|Crítica| 'Está Tudo Bem' (2021) - Dir. François Ozon
Crítica por Victor Russo.
'Está Tudo Bem' / Califórnia Filmes |
Em “Está Tudo Bem”, François Ozon faz da morte a sua missão impossivel, sem nunca deixar de lado a sua obsessão pela mulher no mundo contemporâneo
Ozon é um daqueles cineastas de carreiras bastante curiosas, sobretudo na forma como parece um diretor sempre disposto a experimentar com novos gêneros e propor algumas referências ao cinema do passado. Suspense, drama sensual, mistério e musical foram apenas alguns dos gêneros que ele abordou durante os últimos 20 anos. Agora, chega ao seu melodrama mais intenso emocionalmente, ainda que continue flertando com outros gêneros.
Dessa forma, o cinema de Ozon parece encontrar uma unidade não nos gêneros abordados, mas, sobretudo, em alguns elementos que aparecem com frequência em sua filmografia. O fascínio pelo mistério e pelo ser humano, e, sobretudo, a mulher como o interesse central durante a carreira do cineasta.
Só que, se até então, as mulheres centrais em sua filmografia apareciam quase sempre como transgressoras, possíveis transgressoras ou a encarnação da sedução, como vemos nas obras “Oito Mulheres”, “Swimming Pool” e “Jovem e Bela”, por exemplo, agora o interesse do cineasta parece se voltar para uma relação pessoal mais íntima: uma (na verdade, duas) filha(s) cuidando do pai após um AVC, até o momento em que ele pede para morrer.
Porém, apesar de a figura de destaque do longa ser o pai e a discussão em torno da eutanásia, Ozon faz tudo isso sob a visão da filha. Protagonista essa que parece ter sua vida sempre atormentada por causa do seu pai, seja pela rigidez sugerida em sua criação, ou agora por ser a responsável por tomar a decisão de matar o próprio pai contra a vontade dela.

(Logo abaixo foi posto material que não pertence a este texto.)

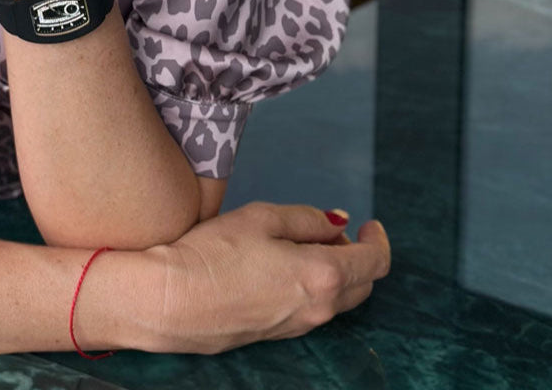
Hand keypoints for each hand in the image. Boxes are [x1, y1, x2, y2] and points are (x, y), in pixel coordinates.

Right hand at [135, 202, 389, 353]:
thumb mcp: (261, 218)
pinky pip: (313, 310)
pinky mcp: (278, 334)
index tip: (370, 223)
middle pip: (362, 285)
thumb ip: (306, 219)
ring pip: (338, 300)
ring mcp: (299, 326)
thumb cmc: (214, 252)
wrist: (173, 300)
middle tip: (333, 232)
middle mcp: (320, 308)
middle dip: (356, 256)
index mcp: (323, 275)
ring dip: (335, 272)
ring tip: (305, 246)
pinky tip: (284, 269)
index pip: (374, 263)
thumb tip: (337, 223)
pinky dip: (314, 287)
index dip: (378, 239)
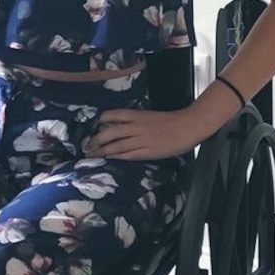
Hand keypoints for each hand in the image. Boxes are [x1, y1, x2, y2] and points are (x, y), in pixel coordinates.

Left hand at [84, 107, 200, 160]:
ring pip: (117, 145)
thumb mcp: (149, 116)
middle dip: (96, 140)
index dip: (100, 121)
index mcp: (137, 115)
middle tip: (87, 146)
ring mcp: (142, 139)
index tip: (93, 127)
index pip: (112, 115)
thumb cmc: (170, 121)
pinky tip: (109, 158)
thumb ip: (134, 120)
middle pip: (110, 132)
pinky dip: (118, 156)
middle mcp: (136, 126)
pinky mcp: (148, 151)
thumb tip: (118, 124)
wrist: (188, 126)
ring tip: (92, 154)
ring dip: (103, 150)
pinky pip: (129, 154)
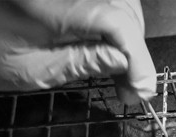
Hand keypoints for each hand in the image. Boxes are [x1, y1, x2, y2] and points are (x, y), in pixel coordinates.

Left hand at [0, 0, 155, 102]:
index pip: (115, 23)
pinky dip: (118, 25)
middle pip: (123, 11)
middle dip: (135, 51)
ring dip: (130, 38)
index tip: (143, 88)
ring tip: (124, 73)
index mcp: (51, 7)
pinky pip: (107, 2)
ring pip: (122, 4)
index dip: (137, 56)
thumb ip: (81, 63)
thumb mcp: (32, 70)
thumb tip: (123, 62)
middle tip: (133, 89)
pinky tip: (113, 50)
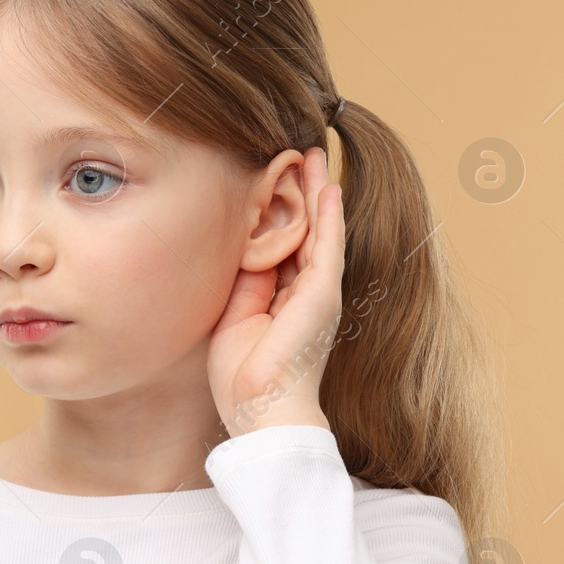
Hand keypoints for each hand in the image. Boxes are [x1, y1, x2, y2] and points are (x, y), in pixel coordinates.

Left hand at [206, 146, 344, 436]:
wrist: (261, 409)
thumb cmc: (242, 375)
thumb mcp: (234, 316)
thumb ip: (243, 282)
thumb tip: (238, 246)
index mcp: (283, 300)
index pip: (282, 247)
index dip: (278, 213)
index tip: (271, 180)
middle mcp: (305, 293)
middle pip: (305, 231)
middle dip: (302, 193)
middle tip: (298, 154)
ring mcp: (318, 292)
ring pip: (320, 230)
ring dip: (318, 192)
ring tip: (315, 155)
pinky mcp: (323, 293)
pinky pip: (328, 245)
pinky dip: (329, 215)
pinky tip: (328, 186)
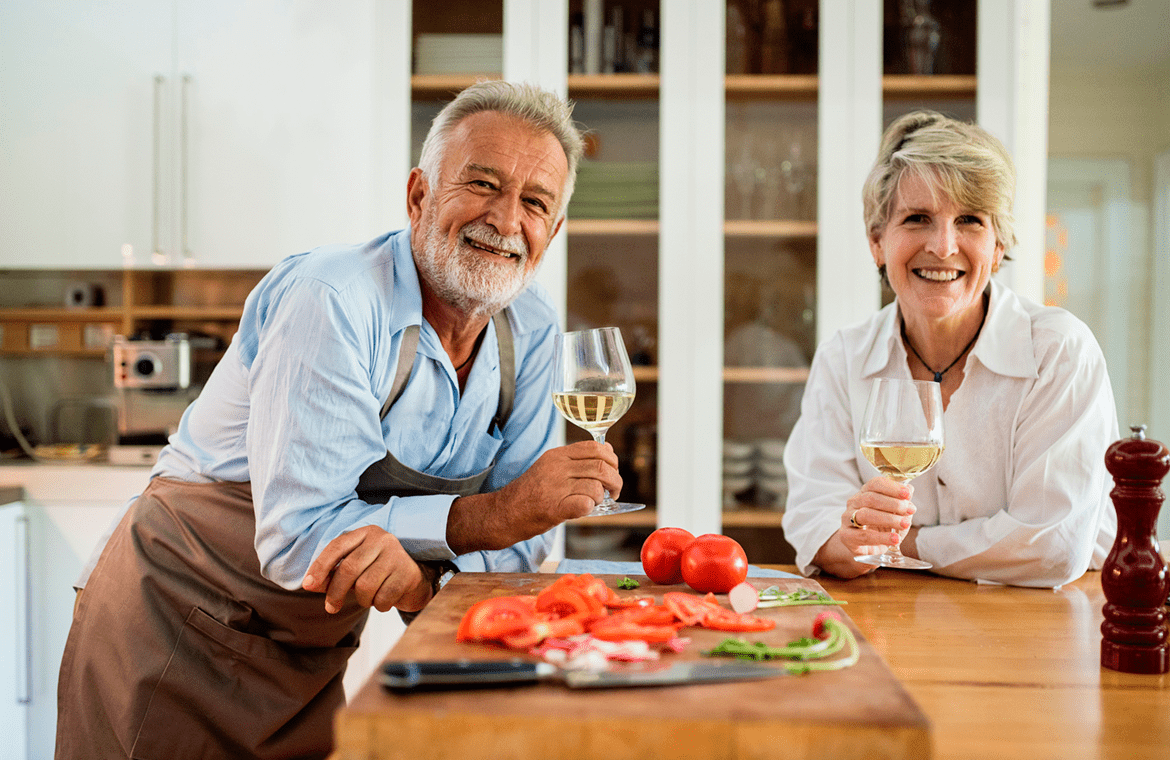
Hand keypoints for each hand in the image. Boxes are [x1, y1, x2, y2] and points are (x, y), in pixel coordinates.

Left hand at [302, 525, 432, 613]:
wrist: (414, 580)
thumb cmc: (378, 573)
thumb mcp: (354, 569)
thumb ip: (332, 574)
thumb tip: (310, 584)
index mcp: (365, 533)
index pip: (337, 547)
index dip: (320, 567)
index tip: (308, 585)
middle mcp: (382, 539)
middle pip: (349, 568)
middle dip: (335, 592)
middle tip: (331, 607)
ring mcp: (397, 555)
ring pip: (365, 586)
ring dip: (363, 600)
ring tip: (370, 597)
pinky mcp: (408, 573)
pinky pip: (383, 597)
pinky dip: (379, 605)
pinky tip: (384, 598)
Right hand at [446, 440, 620, 553]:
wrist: (504, 513)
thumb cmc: (530, 493)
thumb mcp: (551, 467)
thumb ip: (577, 459)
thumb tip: (609, 450)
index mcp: (557, 455)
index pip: (595, 447)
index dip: (611, 459)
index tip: (613, 470)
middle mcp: (557, 468)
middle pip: (601, 466)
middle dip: (615, 480)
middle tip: (614, 491)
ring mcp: (556, 487)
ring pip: (596, 486)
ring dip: (602, 497)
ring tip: (595, 502)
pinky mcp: (555, 508)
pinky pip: (585, 504)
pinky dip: (590, 508)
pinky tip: (583, 509)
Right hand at [813, 477, 915, 578]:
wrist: (869, 548)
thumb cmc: (882, 527)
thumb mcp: (896, 514)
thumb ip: (902, 502)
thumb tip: (910, 489)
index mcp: (865, 493)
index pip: (875, 484)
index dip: (892, 487)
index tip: (907, 494)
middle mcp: (854, 503)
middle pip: (870, 498)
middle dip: (893, 504)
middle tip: (910, 510)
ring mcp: (847, 518)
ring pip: (865, 515)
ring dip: (888, 519)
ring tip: (904, 525)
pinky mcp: (846, 536)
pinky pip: (864, 535)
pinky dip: (882, 537)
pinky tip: (894, 539)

A decisão surge como o último tormento que o pai vai causar em sua vida.
Só que, ao contrário de outros diretores que constantemente trabalham a mulher como figura recorrente de sua obra, como Pedro Almodóvar e Paul Verhoeven, Ozon rejeita aqui uma estética visual mais expressiva, em prol de um abraço mais realista no sentimentalismo. A iluminação quase sempre vai ser basicamente a simulação de uma luz fria vindo pelas janelas (ou luzes do hospitais) ou uma escuridão um pouco maior quando a personagem se vê sozinha em casa.
Fica, então, a cargo do elenco criar essa expressividade do sentimento. É um filme em que o choro não se acanha em aparecer o tempo todo, sobretudo nas personagens que ficarão e sentem o prenúncio da perda, mas também naquela que só quer ter o direito de morrer. Cabe aqui uma discussão a respeito dessa comum manipulação de cineastas por meio do sofrimento das personagens, mas não acho que seja tanto o caso em “Está Tudo Bem”. Vejo uma legitimidade nas emoções aqui, como se o cineasta nunca tentasse nos fazer chorar junto aos personagens, apenas nos convidasse a entender a dor deles.
Porém, por mais que a eutanasia seja um foco bastante presente de discussão durante o longa, principalmente na burocracia que envolve uma prática teoricamente simples, a vontade de deixar a vida, o filme se torna mais interessante quando começa a abandonar um pouco desse realismo e se entrega à fantasia, em uma espécie de missão impossível.
Após dois atos com o sentimento de prenúncio, com personagens apenas aguardando e sofrendo por uma morte iminente, é no terceiro ato que Ozon se permite romper um pouco com real para poder fazer com que o esperado aconteça. É quase como o cineasta quebrando suas próprias regras, abandonando em parte o melodrama e apostando em uma espécie de thriller. Quase como se dissesse para o público que às vezes até o simples fato banal de morrer, algo que todos nós estamos fadados a encontrar algum dia, é tirado das pessoas na sociedade contemporânea, precisando dos elementos cinematográficos para poder se concretizar.